Dewar's team recently tested the protocols in collaboration with the Canadian Food Inspection Agency, the Public Health Agency of Canada, and McGill University's International Tuberculosis Center.
He said the tests were equivalent to "fire drills." The agency would send in a blinded sample, and the team would get to work running the samples in order to identify the strain. Those strains would receive priority on the sequencers, he said.
In all three cases, the data was produced in less than 20 hours and was sufficient enough to close the genomes and respective plasmids. The three samples included Salmonella enterica, Listeria monocytogenes, and an unknown species. The fire drill demonstrated that "the technology and techniques are robust and don't require reference genomes," Dewar said.
Now, Dewar said the team is primarily using the RS for the initial protocol and the MiSeq to validate, but that could change. Each platform has advantages and disadvantages.
For instance, Dewar said the RS is able to generate high-quality complete bacterial genomes. "Feedback on the quality of the assemblies has been universally positive," he said.
"What's not clear is that, as PacBio shifts to longer and longer molecules as a starting point, how we would catch the small plasmids?" For instance, he said, if PacBio moves to 10-kilobase reads, it will make it difficult to detect virulence genes in a 5-kilobase plasmid, he said. Additionally, the RS has "stringent DNA quality requirements," he said. The DNA has to be a high molecular weight and pretty pure, which may not always be possible in an outbreak situation when DNA is extracted from clinical or environmental samples.
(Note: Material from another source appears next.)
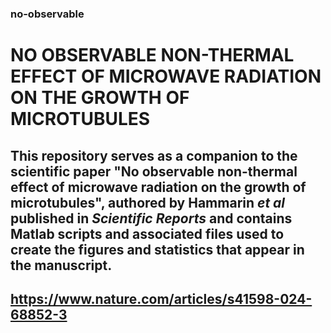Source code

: ### no-observable
# NO OBSERVABLE NON-THERMAL EFFECT OF MICROWAVE RADIATION ON THE GROWTH OF MICROTUBULES

## This repository serves as a companion to the scientific paper "No observable non-thermal effect of microwave radiation on the growth of microtubules", authored by Hammarin *et al* published in *Scientific Reports* and contains Matlab scripts and associated files used to create the figures and statistics that appear in the manuscript. 

## https://www.nature.com/articles/s41598-024-68852-3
On the other hand, MiSeq data alone cannot always produce completely finished genomes due to repetitive elements in bacterial genomes.
Implementing one or both of the protocols in real-time outbreaks would be up to the health organizations, Dewar said. "The goal is to make sure they know that the infrastructure and capacity are here," he said. He envisions either his lab running the outbreak samples, or helping a hospital or public health agency set up the protocol in their own labs.
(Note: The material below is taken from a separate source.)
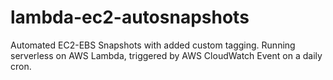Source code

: # lambda-ec2-autosnapshots
Automated EC2-EBS Snapshots with added custom tagging. Running serverless on AWS Lambda, triggered by AWS CloudWatch Event on a daily cron.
Costs are also coming down, making sequencing an attractive option for outbreak monitoring. He estimates that today using the rapid response protocol, a Clostridium difficile strain could be sequenced in under 24 hours for around $4,000, and, "I think we're approaching the $500 genome," he said.
Being able to identify co-infections will also be important for implementing the protocol in real-world settings, Dewar said.
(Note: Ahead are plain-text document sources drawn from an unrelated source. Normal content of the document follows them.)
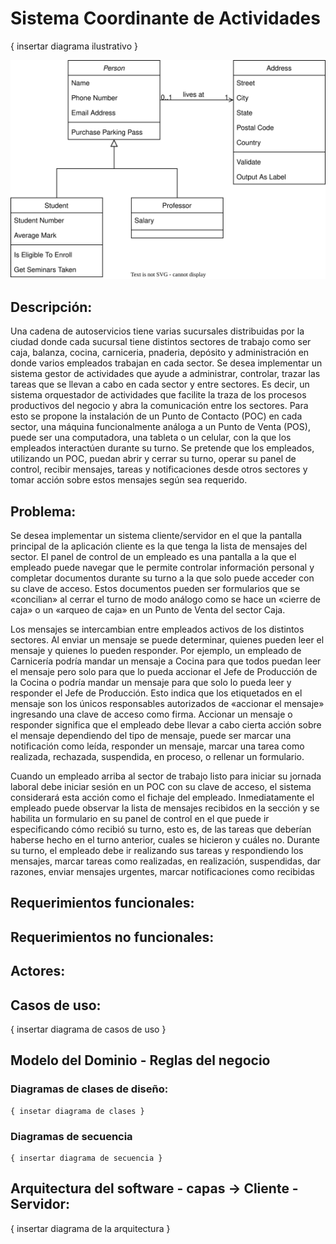 # __Sistema Coordinante de Actividades__

{ insertar diagrama ilustrativo }

![prueba](Untitled%20Diagram.drawio.svg)

## __Descripción:__

Una cadena de autoservicios tiene varias sucursales distribuidas por la ciudad donde cada sucursal tiene distintos sectores de trabajo como ser caja, balanza, cocina, carniceria, pnaderia, depósito y administración en donde varios empleados trabajan en cada sector. 
Se desea implementar un sistema gestor de actividades que ayude a administrar, controlar, trazar las tareas que se llevan a cabo en cada sector y entre sectores. Es decir, un sistema orquestador de actividades que facilite la traza de los procesos productivos del negocio y abra la comunicación entre los sectores.
Para esto se propone la instalación de un Punto de Contacto (POC) en cada sector, una máquina funcionalmente análoga a un Punto de Venta (POS), puede ser una computadora, una tableta o un celular, con la que los empleados interactúen durante su turno. 
Se pretende que los empleados, utilizando un POC, puedan abrir y cerrar su turno, operar su panel de control, recibir mensajes, tareas y notificaciones desde otros sectores y tomar acción sobre estos mensajes según sea requerido. 

## __Problema:__ 

Se desea implementar un sistema cliente/servidor en el que la pantalla principal de la aplicación cliente es la que tenga la lista de mensajes del sector. El panel de control de un empleado es una pantalla a la que el empleado puede navegar que le permite controlar información personal y completar documentos durante su turno a la que solo puede acceder con su clave de acceso. Estos documentos pueden ser formularios que se «concilian» al cerrar el turno de modo análogo como se hace un «cierre de caja» o un «arqueo de caja» en un Punto de Venta del sector Caja.

Los mensajes se intercambian entre empleados activos de los distintos sectores. Al enviar un mensaje se puede determinar, quienes pueden leer el mensaje y quienes lo pueden responder. Por ejemplo, un empleado de Carnicería podría mandar un mensaje a Cocina para que todos puedan leer el mensaje pero solo para que lo pueda accionar el Jefe de Producción de la Cocina o podría mandar un mensaje para que solo lo pueda leer y responder el Jefe de Producción. Esto indica que los etiquetados en el mensaje son los únicos responsables autorizados de «accionar el mensaje» ingresando una clave de acceso como firma. Accionar un mensaje o responder significa que el empleado debe llevar a cabo cierta acción sobre el mensaje dependiendo del tipo de mensaje, puede ser marcar una notificación como leída, responder un mensaje, marcar una tarea como realizada, rechazada, suspendida, en proceso, o rellenar un formulario. 

Cuando un empleado arriba al sector de trabajo listo para iniciar su jornada laboral debe iniciar sesión en un POC con su clave de acceso, el sistema considerará esta acción como el fichaje del empleado. Inmediatamente el empleado puede observar la lista de mensajes recibidos en la sección y se habilita un formulario en su panel de control en el que puede ir especificando cómo recibió su turno, esto es, de las tareas que deberían haberse hecho en el turno anterior, cuales se hicieron y cuáles no. 
Durante su turno, el empleado debe ir realizando sus tareas y respondiendo los mensajes, marcar tareas como realizadas, en realización, suspendidas, dar razones, enviar mensajes urgentes, marcar notificaciones como recibidas


## __Requerimientos funcionales:__

## __Requerimientos no funcionales:__

## __Actores:__

## __Casos de uso:__

{ insertar diagrama de casos de uso } 

## __Modelo del Dominio - Reglas del negocio__

  ### Diagramas de clases de diseño:
    { insetar diagrama de clases }
  ### Diagramas de secuencia
    { insertar diagrama de secuencia }

## __Arquitectura del software - capas -> Cliente - Servidor:__

  { insertar diagrama de la arquitectura }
"It just seems inherently risky to isolate a single colony and make a sequence from it and say that's the only thing that was there," he said.
Additionally, he is now investigating how to identify an outbreak strain from a mixed or complex sample.
"I would like to go into a microbiome and pull out the 50 most common genomes as [finished] genomes," he said.
To do this, Dewar explained that he is testing the ability of Illumina's HiSeq order to generate lots of sequence information at high coverage, which will be important for identifying rarer strains, and then using the PacBio RS as a scaffolding tool.